Je me retrouve sur un espèce de terrain marron avec des monstres en forme de plantes et de blob qui trainent un peu partout. Cool. J’vais faire un peu de baston. Je m’approche et je vois ma barre de vie descendre dangereusement. Vite il faut que je me barre avant de crever bêtement ! J’essaie de prendre la fuite, mais les monstres me lancent des trucs et je m’en prend plein la tronche jusqu’au fatidique Game Over.

Ah ouais. Mon bonhomme est juste tout rouge, et y’a écrit GameOver à la place de Status. OK. C’est simple. Me voici alors de retour à l’écran titre. Bon, essayons de refaire un personnage, mais avec une classe au hasard. Thief. Ca veut dire quoi ça ? J’en sais rien et je m’en fout, je veux juste comprendre comment on joue à ce jeu.

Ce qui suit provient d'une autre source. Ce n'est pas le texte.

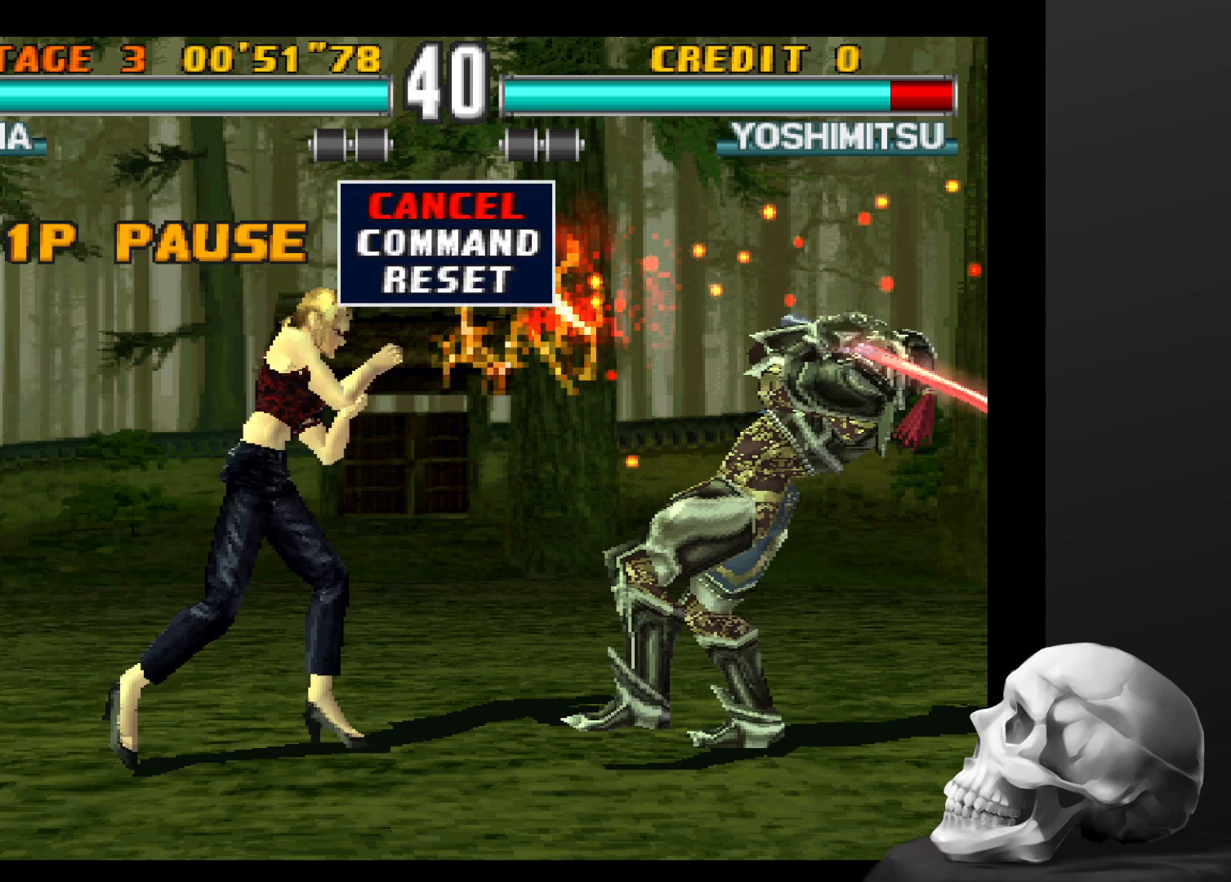
{"dt_ms": 500, "buttons": [], "left_stick": "center", "right_stick": "center", "events": [[234, "TRIANGLE", "down"], [334, "TRIANGLE", "up"]]}
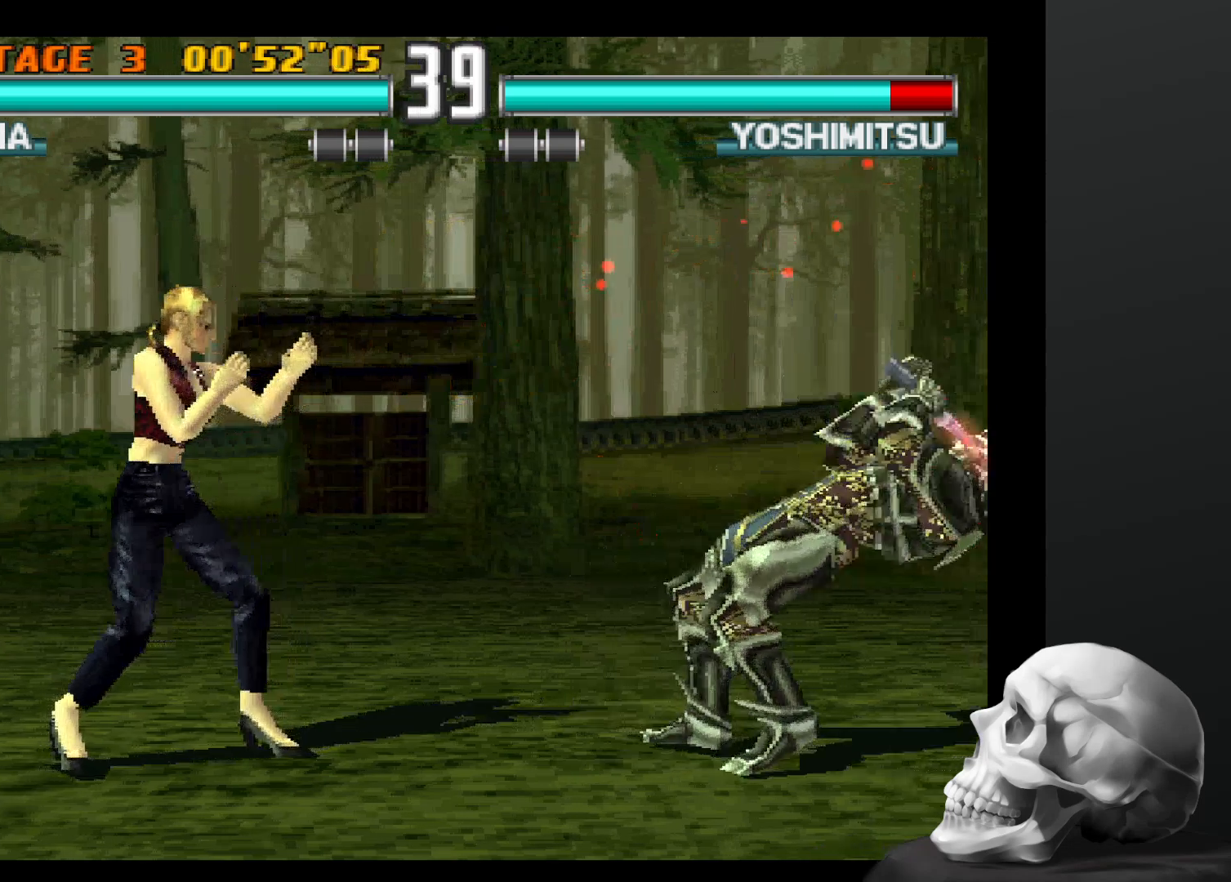
{"dt_ms": 500, "buttons": [], "left_stick": "center", "right_stick": "center", "events": []}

Je ressors sur la carte et je me balade en évitant les monstres. Ouais. Super. Sauf que je tombe dans un cratère comme une andouille. Et c’est repartit pour créer un nouveau perso. Hop, wizard. Je sais pas et j’en ai rien à battre. On repart sur la carte. Au bout de quelques minutes, même quand on se fait pas toucher par des monstres, la barre de vie descend. Mon perso est soit disant Hungry. Bah si il veut, c’est son problème.  Et je suis morte dans le village. Je crois que j’ai éteins la console à ce moment là tellement ça me saoulait.

Depuis, je relance de temps en temps Super Hydlide. Pour les musiques, pas pour jouer. Quand à mon voisin du dessus, il n’a pas voulut le récupérer. Mais il m’a rendu Sonic 2.